The startup Memphis Meat is conducting research on in-vitro fish and meat in the same state. It describes itself as the world’s leading company in the field of cultured meat. Many investors also seem to believe the statement. This year, the team from Berkeley received a total of 161 million US dollars. Among others, Microsoft founder Bill Gates was involved in the financing round. He has already invested in the company in the past.
In addition to private research, a government funded project has also been launched in the USA this year. With support totaling 3.65 million US dollars, open access research on cultured meat was launched at the University of California.
To start the project, the researchers received US$1.25 million upfront, with another US$2.4 million to come, if the project makes good progress in the first two years. This makes the project the largest U.S. cultured meat research initiative to date.

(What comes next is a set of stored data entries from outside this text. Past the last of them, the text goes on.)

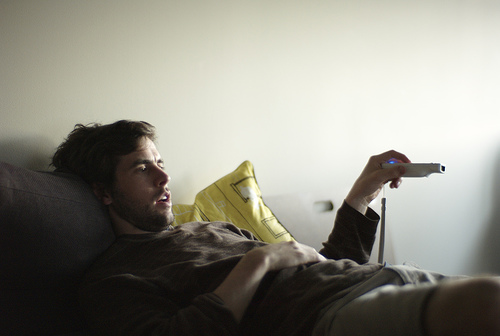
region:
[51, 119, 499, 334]
The man laying on the bed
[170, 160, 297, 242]
The yellow pillow behind the man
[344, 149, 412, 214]
The hand on the remote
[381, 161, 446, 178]
The remote is white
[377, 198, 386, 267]
The strap of the remote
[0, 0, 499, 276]
The white wall behind the man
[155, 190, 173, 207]
The mouth of the man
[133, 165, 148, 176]
The eye on the face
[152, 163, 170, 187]
The nose of the man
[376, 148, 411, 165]
The mans index finger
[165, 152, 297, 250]
yellow pillow behind man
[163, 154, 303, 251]
pillow behind man is yellow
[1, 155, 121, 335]
man laying on gray pillow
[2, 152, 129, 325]
man laying on pillow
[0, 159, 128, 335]
mans pillow is gray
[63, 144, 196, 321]
A man lying down.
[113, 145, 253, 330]
A man lying down.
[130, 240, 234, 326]
A man lying down.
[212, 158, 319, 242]
the pillow is yellow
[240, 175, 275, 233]
the pillow is yellow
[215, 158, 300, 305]
the pillow is yellow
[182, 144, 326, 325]
the pillow is yellow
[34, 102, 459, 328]
man holding a remote control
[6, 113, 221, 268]
his head on the pillow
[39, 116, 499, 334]
a man laying on the bed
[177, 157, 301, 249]
a yellow pillow on the bed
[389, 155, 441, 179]
a remote in the man's hand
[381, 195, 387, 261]
a cord hanging from the remote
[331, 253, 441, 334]
the underwear the man is wearing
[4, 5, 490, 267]
the wall that the bed is by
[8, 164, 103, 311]
a black pillow that the man's head is resting on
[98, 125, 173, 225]
the bored look on the man's face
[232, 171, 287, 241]
the pattern on the pillow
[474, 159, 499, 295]
a shadow on the wall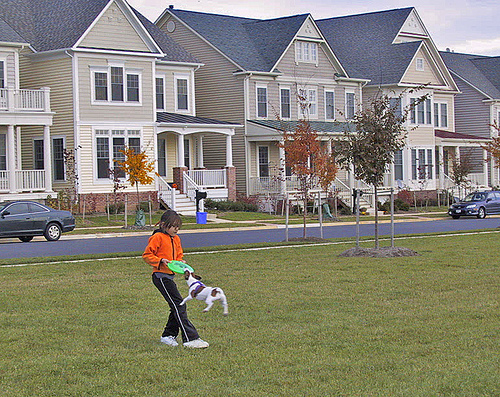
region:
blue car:
[444, 183, 499, 221]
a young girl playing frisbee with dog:
[137, 204, 237, 361]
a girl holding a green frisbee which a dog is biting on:
[130, 211, 248, 360]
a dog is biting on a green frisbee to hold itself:
[159, 255, 244, 318]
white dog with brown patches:
[175, 264, 245, 322]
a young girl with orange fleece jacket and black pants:
[144, 206, 241, 366]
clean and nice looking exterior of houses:
[252, 0, 497, 233]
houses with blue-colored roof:
[225, 0, 488, 219]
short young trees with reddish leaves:
[269, 60, 442, 275]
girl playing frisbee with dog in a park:
[54, 101, 499, 356]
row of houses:
[1, 0, 486, 210]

Just little in-vitro research in Germany
So far, the major breakthroughs in the in-vitro field originate from the rest of the world, rather than from Germany. The Ministry of Education’s extended the Science Year 2020|21, to help this situation. The focus is on the bioeconomy. In the program, concepts against climate change are to be discussed and implemented. The problem, which needs to be solved, is the limited agricultural area with a simultaneously growing world population.
Part of the solution to this problem would be artificial meat. This is also shown in the study “Meat of the Future” by the Federal Environment Agency. So far, there is only one company in Germany researching in-vitro meat: Innocent Meat from Rostock.
“Meat production has been shown to harm the environment and contribute to global warming. Our study shows: Meat substitutes could play a big role in a more environmentally friendly and also healthier diet.”Dirk Messner, President of the Federal Environment Agency
But why isn’t more research on farmed meat going on in Germany yet? “As long as the price of food does not also reflect the environmental damage, the cheap steak will continue to get preference over a soy cutlet. This is where politics is called upon to change these framework conditions,” Messner explains.
At the moment, therefore, it is primarily the political framework conditions and public acceptance, that are standing in the way of lab-grown meat.